Most people — including, in repeated studies, most physicians — say the chance you're sick is around 90%. Watch what happens when you make the people countable.

sick and flagged — true positives healthy but flagged — false alarms sick but missed healthy and cleared

Why intuition fails here

The trap is base-rate neglect: "90% accurate" describes the test, not you. Because healthy people vastly outnumber sick ones, even a small false-alarm rate mints a big pile of false positives — often bigger than the pile of true ones. Your real question is: of everyone holding a positive result, how many are actually sick?
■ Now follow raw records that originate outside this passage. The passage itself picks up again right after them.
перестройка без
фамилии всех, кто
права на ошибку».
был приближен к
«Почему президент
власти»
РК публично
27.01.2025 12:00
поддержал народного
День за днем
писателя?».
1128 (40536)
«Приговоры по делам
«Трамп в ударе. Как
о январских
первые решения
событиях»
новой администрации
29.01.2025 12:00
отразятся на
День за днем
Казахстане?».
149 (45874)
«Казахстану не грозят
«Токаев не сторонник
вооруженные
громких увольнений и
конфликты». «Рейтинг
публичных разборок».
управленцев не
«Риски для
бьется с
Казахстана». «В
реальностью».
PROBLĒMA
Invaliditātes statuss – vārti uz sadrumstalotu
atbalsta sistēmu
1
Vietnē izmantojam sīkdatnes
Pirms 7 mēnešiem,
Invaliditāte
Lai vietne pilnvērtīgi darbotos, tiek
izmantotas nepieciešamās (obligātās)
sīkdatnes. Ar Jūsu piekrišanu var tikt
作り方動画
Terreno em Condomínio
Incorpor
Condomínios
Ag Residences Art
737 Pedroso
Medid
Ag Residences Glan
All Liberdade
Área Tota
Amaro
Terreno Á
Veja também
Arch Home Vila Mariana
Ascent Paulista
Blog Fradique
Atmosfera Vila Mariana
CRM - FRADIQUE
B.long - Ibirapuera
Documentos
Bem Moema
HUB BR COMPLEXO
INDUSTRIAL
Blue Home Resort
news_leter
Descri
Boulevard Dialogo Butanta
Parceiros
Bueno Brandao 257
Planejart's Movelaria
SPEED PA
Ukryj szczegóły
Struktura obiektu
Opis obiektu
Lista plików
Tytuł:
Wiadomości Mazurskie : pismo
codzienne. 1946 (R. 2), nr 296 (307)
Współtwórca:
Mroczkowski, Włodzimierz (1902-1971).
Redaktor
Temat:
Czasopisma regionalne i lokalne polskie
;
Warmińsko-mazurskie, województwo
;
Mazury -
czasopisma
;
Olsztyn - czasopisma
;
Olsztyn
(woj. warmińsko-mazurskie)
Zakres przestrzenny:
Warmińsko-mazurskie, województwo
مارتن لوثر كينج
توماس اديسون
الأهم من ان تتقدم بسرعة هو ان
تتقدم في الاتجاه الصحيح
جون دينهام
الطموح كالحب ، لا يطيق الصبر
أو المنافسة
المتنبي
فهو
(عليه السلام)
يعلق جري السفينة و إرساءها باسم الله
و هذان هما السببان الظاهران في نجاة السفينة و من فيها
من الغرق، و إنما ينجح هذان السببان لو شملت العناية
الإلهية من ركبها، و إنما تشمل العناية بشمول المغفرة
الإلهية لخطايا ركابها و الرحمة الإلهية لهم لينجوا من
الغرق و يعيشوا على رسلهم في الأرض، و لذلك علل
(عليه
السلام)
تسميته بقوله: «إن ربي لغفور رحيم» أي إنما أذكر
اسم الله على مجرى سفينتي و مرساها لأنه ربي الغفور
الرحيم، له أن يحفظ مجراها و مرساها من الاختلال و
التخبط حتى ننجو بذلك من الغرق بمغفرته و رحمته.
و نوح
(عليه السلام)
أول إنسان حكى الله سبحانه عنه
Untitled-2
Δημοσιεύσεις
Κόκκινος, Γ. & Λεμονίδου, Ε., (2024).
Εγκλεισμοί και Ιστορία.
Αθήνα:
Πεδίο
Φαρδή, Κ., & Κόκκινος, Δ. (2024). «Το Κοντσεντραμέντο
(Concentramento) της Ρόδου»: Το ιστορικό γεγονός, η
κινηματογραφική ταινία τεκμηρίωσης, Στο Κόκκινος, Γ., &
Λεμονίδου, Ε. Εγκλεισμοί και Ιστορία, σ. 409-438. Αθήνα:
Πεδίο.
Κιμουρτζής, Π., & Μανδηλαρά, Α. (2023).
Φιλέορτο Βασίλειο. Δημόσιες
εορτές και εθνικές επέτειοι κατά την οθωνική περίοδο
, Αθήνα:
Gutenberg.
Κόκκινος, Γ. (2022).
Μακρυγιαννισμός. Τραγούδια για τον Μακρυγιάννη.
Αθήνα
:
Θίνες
When Gerd Gigerenzer's group posed this puzzle as percentages, most doctors got it badly wrong. Posed as natural frequencies — "of 1,000 people, 10 are sick, 9 get caught, 89 healthy people get flagged…" — most got it right. Same math, different packaging. Counting people beats multiplying probabilities.

The move generalizes far past medicine: a hiring signal, a fraud detector, a drug-dog alert, a vibe about a startup. Before trusting any detector, ask how rare the thing it detects is. A test's accuracy is not the probability that the alarm is right.